Keyframe: The Canadians are not renowned for revolutionary fervor. I remember seeing a satirical cartoon depicting Canadian protest, in which the protesters were holding signs ‘I really disagree.’
LaBruce: Yes, ‘I really think I disagree!’ But I think it’s a cliché that doesn’t apply anymore. I contribute to Vice Magazine sometimes and recently I’ve written about Canada as a new evil empire, imperialistic-minded and ruthless about exploitation of oil worldwide, with really bad environmental policies and very right-wing government for the past six years. So the illusion of ‘nice Canadian’ became a cliché. Actually, in Quebec, where I shot Gerontophilia, there was a separatist party in the sixties, demanding independence for Quebec. They kidnapped and killed people, so Canada has its own terrorists.
Keyframe: What’s your approach towards the idea of revolution?
LaBruce: Well, I’m married to a Cuban….
Keyframe: That’s an interesting clash.
LaBruce: I met him, when I was making The Raspberry Reich or just after. Somebody called that film ‘subversive’ and he laughed so hard. He used to mock me: ‘Brucito subversivo!’ Because I grew up in this very affluent country which never had much political strive, and he went through Cuban revolution, he had to pledge allegiance to Che Guevara every morning in public school, he was forced to learn how to use a machete and so on. He lived through a real revolution, and he still feels very ambivalent about it. There were parts he thinks were idealistic, but he also remembers parts that were rather imperialistic.
Keyframe: That reminds me of Milos Forman’s reaction in Cannes, when Jean-Luc Godard, Francois Truffaut and others interrupted the festival in 1968 to express support for protesting students and put a red flag up. Forman was stunned: ‘What are you doing? We are trying to get this flag down in Czechoslovakia and you’re putting it up?’
LaBruce: Yes, that’s also the case of Maoists in Western Europe and revolutionaries in Raspberry Reich. But there are also quiet, personal revolutions. That’s what Desiree explains to the young man: in a way, you’re a revolutionary, because you’re going against nature, which dictates choosing young sexual partner, and you’re going against ideas of beauty dictated by culture. He’s not even doing this consciously, but going with his instincts. He’s also a revolutionary.

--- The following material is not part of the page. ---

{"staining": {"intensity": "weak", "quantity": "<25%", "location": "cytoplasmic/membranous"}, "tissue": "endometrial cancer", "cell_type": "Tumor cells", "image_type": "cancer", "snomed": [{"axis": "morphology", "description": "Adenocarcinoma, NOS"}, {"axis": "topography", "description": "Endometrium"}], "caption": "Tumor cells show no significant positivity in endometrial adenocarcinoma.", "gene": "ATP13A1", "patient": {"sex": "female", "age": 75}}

Keyframe: Are you scared of getting old?
LaBruce: I think it concerns everybody, regardless of their age. Especially nowadays, in a very difficult demographic and economic situation. And of course, you become more invisible socially, your sexuality becomes something ‘shameful’. I think it concerns homosexuals even more—when they get old and live in caring facilities, they often have to go back to the closet, hide their sexual orientation. Even now it is not accepted for them to exploit their sexuality. So I think about it, also in terms of impermanence of the flesh. But this impermanence can also be attractive—in a sense that it’s a body with a last chance to have fun, experience pleasure and joy.